Я знаю одного молодого франкоканадца, у которого в голове бродят именно такие мысли. От него на милю разит гениальностью. Его письма пестрят невероятным количеством идей и сведений, почерпнутых из источников, какие только можно вообразить. Такое впечатление, что он знаком со всеми доктринами и догмами, даже с самыми ничтожными, какие породил извращенный человеческий разум. Он может писать, как мудрец, поэт, сумасшедший или как автор «Иисуса Второго»[168]. В одном письме он способен вознести меня до небес, в другом — раздавить, как червя. Он может разложить на составляющие Фрейда и Эйнштейна, собрать их снова и сделать из них баранью отбивную. Может проанализировать свои воображаемые болезни не хуже индусского пандита. Он чуть ли не способен ходить по воде, но толком не умеет плавать. Он в одно и то же время самый привлекательный, милый и многообещающий молодой человек, но и самый опасный. Он может быть до такой степени невыносим, что хочется надавать ему по шее. А то на него находит, и он начинает обхаживать вас, как голубь голубку. В одном письме он излагает способы решения мировых проблем, включая и свой собственный способ, а в следующем — нетерпеливо клеймит время, что пройдет до его очередной инкарнации. Если сегодня он увлечен Рамакришной и Кришнамурти, то завтра еще больше — маркизом де Садом или Жилем де Рэ.

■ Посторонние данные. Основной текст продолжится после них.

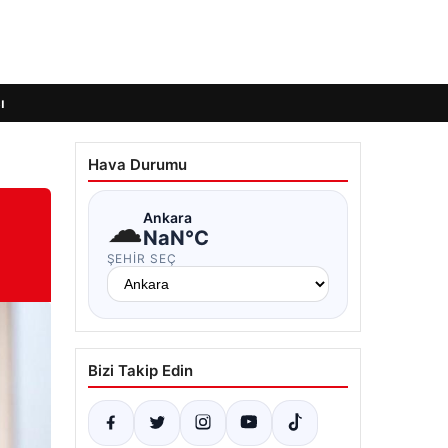
ı
Hava Durumu
☁
Ankara
NaN°C
ŞEHIR SEÇ
Bizi Takip Edin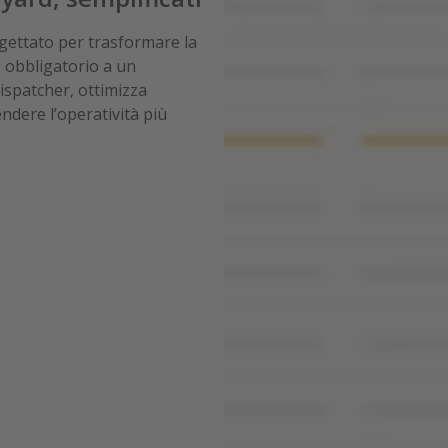
ogettato per trasformare la
 obbligatorio a un
dispatcher, ottimizza
rendere l’operatività più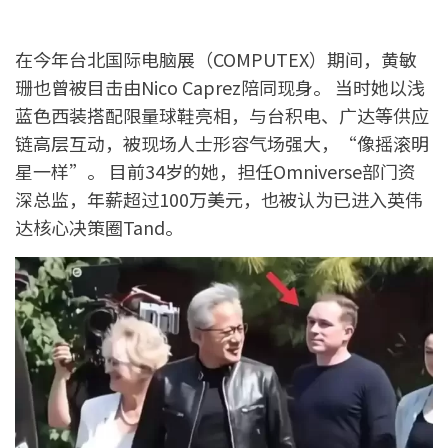
在今年台北国际电脑展（COMPUTEX）期间，黄敏
珊也曾被目击由Nico Caprez陪同现身。 当时她以浅
蓝色西装搭配限量球鞋亮相，与台积电、广达等供应
链高层互动，被现场人士形容气场强大，“像摇滚明
星一样”。 目前34岁的她，担任Omniverse部门资
深总监，年薪超过100万美元，也被认为已进入英伟
达核心决策圈Tand。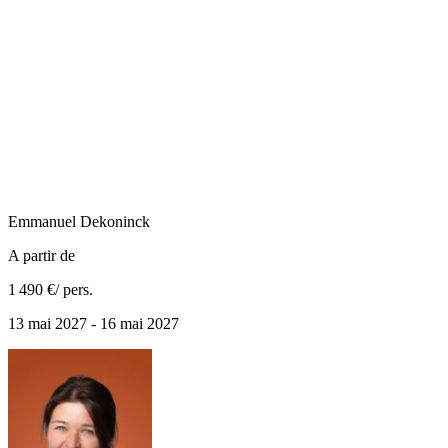
Emmanuel
Dekoninck
A partir de
1 490 €
/ pers.
13 mai 2027 - 16 mai 2027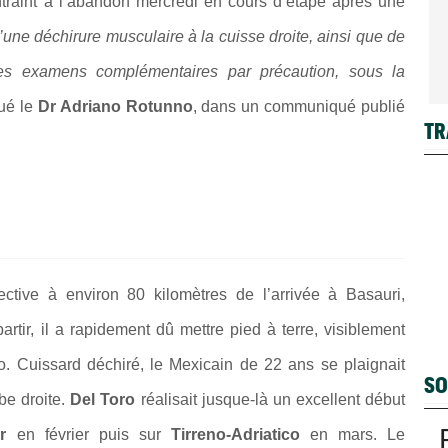
traint à l’abandon mercredi en cours d’étape après une
d’une déchirure musculaire à la cuisse droite, ainsi que de
des examens complémentaires par précaution, sous la
qué le
Dr Adriano Rotunno
, dans un communiqué publié
TR
ctive à environ 80 kilomètres de l’arrivée à Basauri,
artir, il a rapidement dû mettre pied à terre, visiblement
 Cuissard déchiré, le Mexicain de 22 ans se plaignait
SO
be droite.
Del Toro
réalisait jusque-là un excellent début
r
en février puis sur
Tirreno-Adriatico
en mars. Le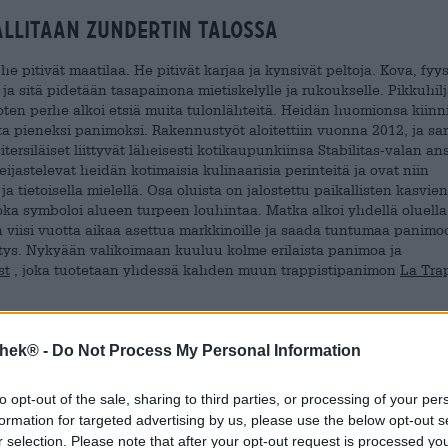
allitaan Zundertin talossa
 pitivät maatilaa. He pitivät karjaa ja kynsivät peltoja. Kova, fyy
 ja sitä pidetään tasapainona mietiskelylle ja rukoukselle. Pikkuhil
en perhe alkoi etsiä muita tulonlähteitä. Heidän huomionsa kiinni
sta pieneksi panimoksi. Rakennustyöt aloitettiin vuonna 2012, ja s
ersiläiset liittyvät läheisesti kotikaupunkiinsa Stabilitas-valan ans
ijastelevat heidän kotimaisia kulinaarisia perinteitä ja ovat niin
a tietoisella mielellä. Osa oluista on jalostettu paikallisten kasvien
 joka symboloi alueen turpeen louhintaa. Matka alkoi yhdellä oluella
n viisi vuotta aikaa asettua markkinoille ja saada tuntumaa panimo
itys. Nykyään valikoimaan kuuluu kolme erilaista panimoa ja
st
, joka tuotetaan yhdessä kahden muun trappistipanimon
La Tra
htaa myöten
thek® -
Do Not Process My Personal Information
at panimonsa logoa. Heraldinen eläin on siipi: se on muistomerkki
ja modernisti muotoiltu lintu lepää neliössä, joka on mallinnettu luost
to opt-out of the sale, sharing to third parties, or processing of your per
amattu perustuu pitkäaikaiseen luostariperinteeseen. Hauska
formation for targeted advertising by us, please use the below opt-out s
apwingissä. Maria Toevlucht Abbeyn munkit onnistuvat suurella
r selection. Please note that after your opt-out request is processed y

Вопрос, который волнует моего юного друга больше всего, — какую роль ему играть в жизни? Жозеф Дельтей в одной из ранних своих работ говорит просто: «
Честертон в своей книге о Диккенсе много говорит о том, что значит изображать дурака, или, скорее, быть дураком. А больше всего, о понимании дурака. В главе «Великие персонажи Диккенса» можно прочитать такое:
«Он (Диккенс) сказал о ней (жизни) две важные вещи — что она достойна того, чтобы над ней смеяться и чтобы ее терпеть. Скромные герои Диккенса не смешат друг друга эпиграммами; они вызывают друг у друга смех собственной персоной».
«Ключ к великим образам Диккенса в том, что все они великие глупцы... Великий глупец это тот, кто скорее выше мудрости, нежели ниже нее... Человек может быть по-настоящему великим и в то же время по-настоящему глупым. Мы видим это на примере эпических героев, таких, как Ахилл. Мало того, человек может быть по-настоящему велик потому, что он по-настоящему глуп».
«Можно заметить, что великие актеры всегда предпочитают играть роли великих глупцов, нежели великих интеллектуалов, ибо первые воплощают человечность. В Гамлете отображены эстетические мечтания и метания интеллекта, но в ткаче Основе[170] они отображены значительно лучше».
«Читая его апостольское наставление терпеть глупцов с радостью, мы всегда делаем ударение на слове „терпеть“ и видим тут призыв к смирению. Было бы, возможно, лучше делать ударение на слове „радость“ и превратить наше общение с глупцами в удовольствие, чуть ли не в веселую забаву».